2- The fast growing ‘New Technologies’ with their apocalyptic threat to old jobs and practices; particularly, to unskilled labor.

3- The demographic change which is expected to turn the White Christian European-Americans majority into a minority in the US. In the meantime, the new majority is expected to consist of the Hispanics, Afro-Americans and Asian Americans; who now already form a sizable percentage of populations in the country’s three most populous states: California, Texas and Florida.

This new fear felt by White Christian European-Americans, particularly, the unskilled and lesser-educated, has recently found those who exploit, harness and market it. Then, along came Donald Trump to carry it to the highest national political platforms.
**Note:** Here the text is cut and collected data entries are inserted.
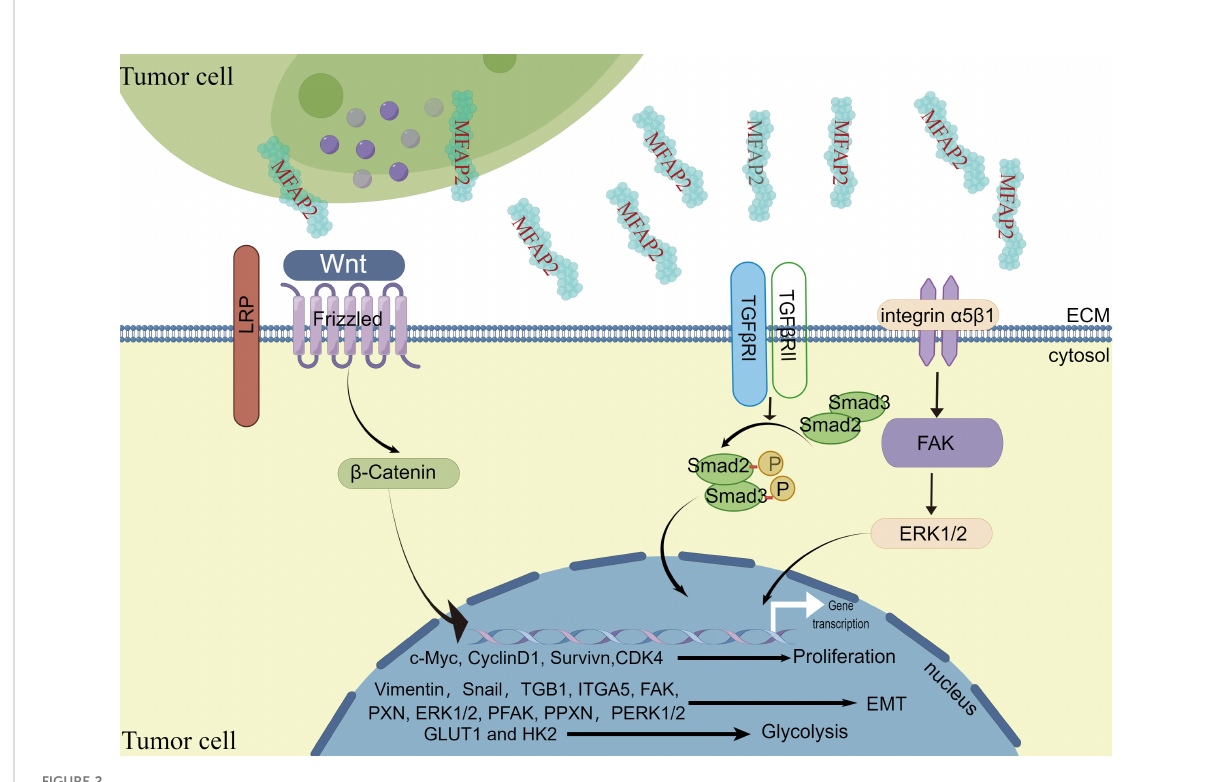
FIGURE 2 The carcinogenic effect of MFAP2 and its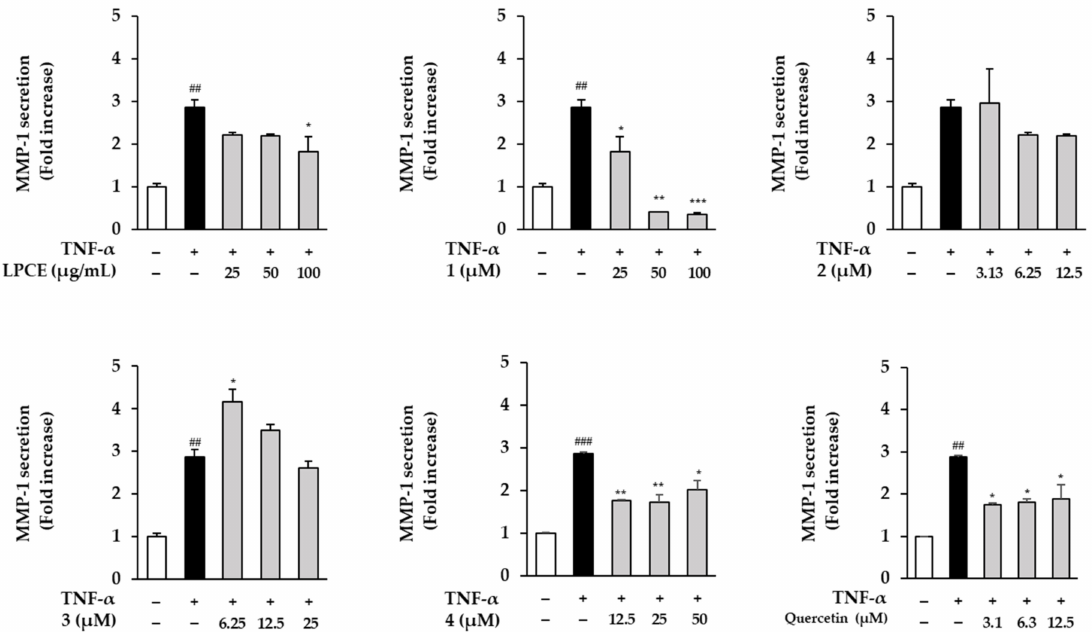
Figure 5. Effect of LPCE and compounds 1 – 4 from P. chinensis on MMP-1 protein expression in TNF- α -stimulated HDFs. The HDF cells were plated at a concentration of 1 × 10 4 cells/well in a black 96-well plate and incubated for 24 h. The previous media were exchanged with fresh media without FBS for 24 h for cell cycle arrest. After that, the extract and isolates were treated with the indicated concentration for 1 h, and continuously treated with 20 ng/mL of TNF- α for 24 h. The MMP-1 secretion levels were measured using an ELISA kit. The data are presented as mean ± SEM ( n = 2). ### p < 0.001 and ## p < 0.01 compared with the untreated group; *** p < 0.001, ** p < 0.01, and * p < 0.05 compared with the TNF- α -treated group. Quercetin was used as a positive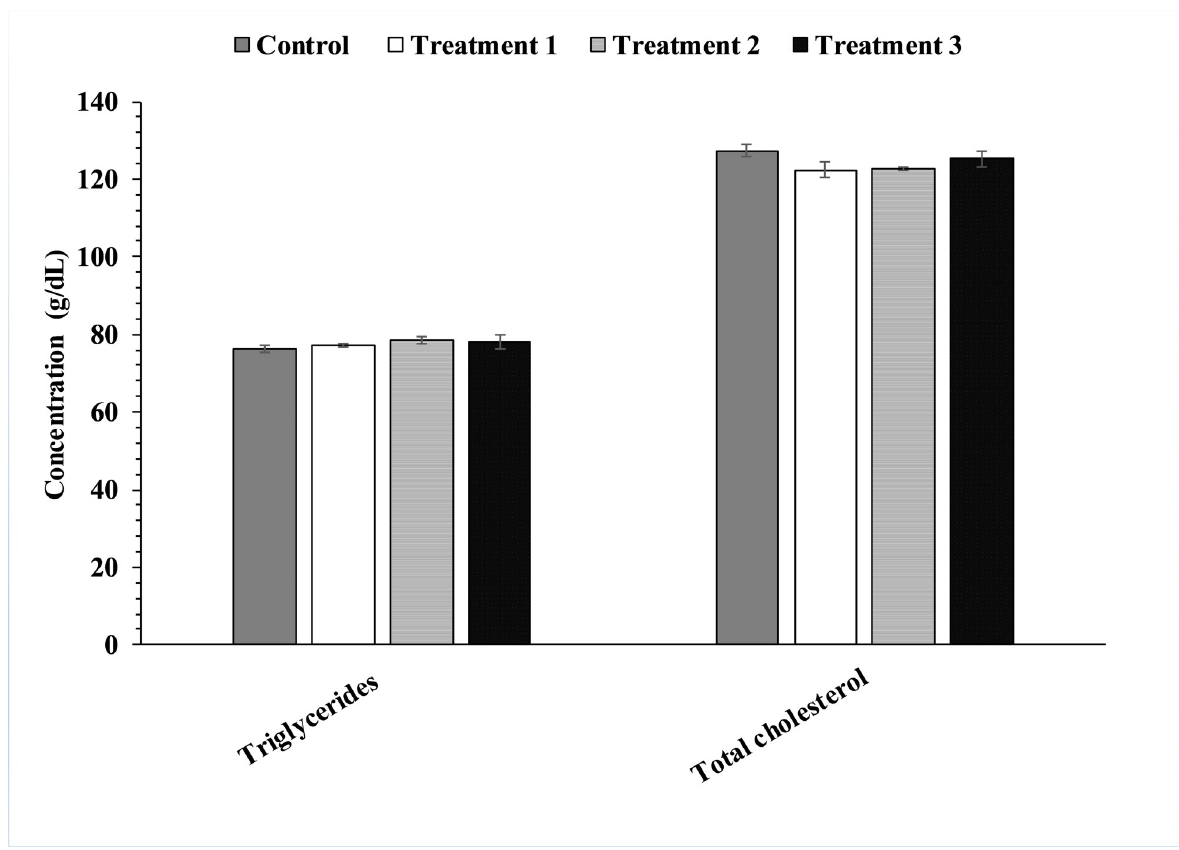
Fig 5. Effects of enzymes treatment on triglycerides and total cholesterol levels. Values represent mean ± (SD).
Next November’s US elections will be another test of how strong is the base created and given a political voice by this fear. It is the ideological and interest-linked base that made Trump, not made by him. This is very similar to the base of fighting ‘the Evil Empire’ that created Ronald Reagan’s legacy, and the ‘neo-con’ school that created George W Bush’s.

Before the 2016 elections, few Americans expected a Trump victory. However, when said that he can shoot someone in Fifth Avenue and still not lose, Trump showed that he knew precisely what his voters were. He knew how they think, perceive things and react; and so he knew how to talk to them and what to tell and prompt them.

This is why Trump’s opponents within the Republican Party collapsed, as proven by the successes of his candidate in most primaries, in a populist wave that made light even the threat of Covid-19 and Trump’s bad handling of the pandemic.

On the other hand, the Democratic Party, divided between traditional liberals and up and coming Leftists – who emerged with Bernie Sanders’ 2016 campaign – can do nothing but mobilize its voters to defeat Trump rather than secure victory for their candidate Joe Biden in November.